(Transcribed page contents)
○ ○ ○ ○

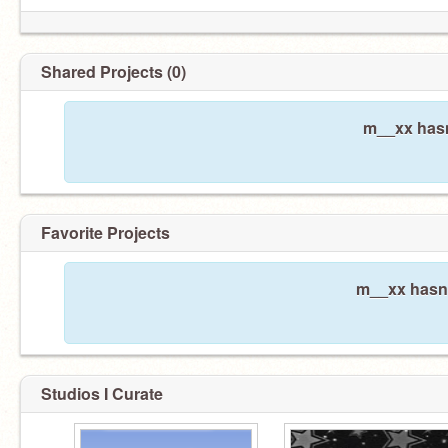
Shared Projects (0)
m__xx hasn
Favorite Projects
m__xx hasn'
Studios I Curate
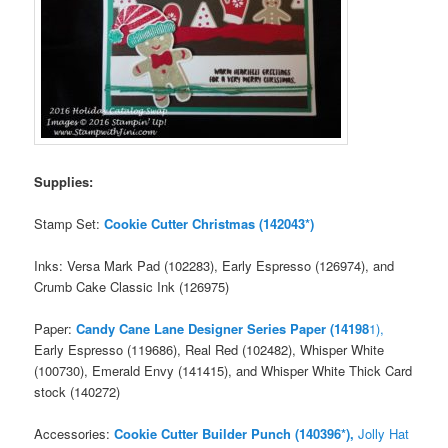
Supplies:
Stamp Set:
Cookie Cutter Christmas (142043*)
Inks: Versa Mark Pad (102283), Early Espresso (126974), and
Crumb Cake Classic Ink (126975)
Paper:
Candy Cane Lane Designer Series Paper (14198
1),
Early Espresso (119686), Real Red (102482), Whisper White
(100730), Emerald Envy (141415), and Whisper White Thick Card
stock (140272)
Accessories:
Cookie Cutter Builder Punch (140396*),
Jolly Hat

○ ○ ○ ○

**REQUEST**. Rename "Early Espresso" to "Chocolate Chip" everywhere it occurs in the data, keeping all other lines the same. Omit the pictures from your answer.

**TASK RESPONSE**.
Shared Projects (0)
m__xx hasn
Favorite Projects
m__xx hasn'
Studios I Curate
Supplies:
Stamp Set:
Cookie Cutter Christmas (142043*)
Inks: Versa Mark Pad (102283), Chocolate Chip (126974), and
Crumb Cake Classic Ink (126975)
Paper:
Candy Cane Lane Designer Series Paper (14198
1),
Chocolate Chip (119686), Real Red (102482), Whisper White
(100730), Emerald Envy (141415), and Whisper White Thick Card
stock (140272)
Accessories:
Cookie Cutter Builder Punch (140396*),
Jolly Hat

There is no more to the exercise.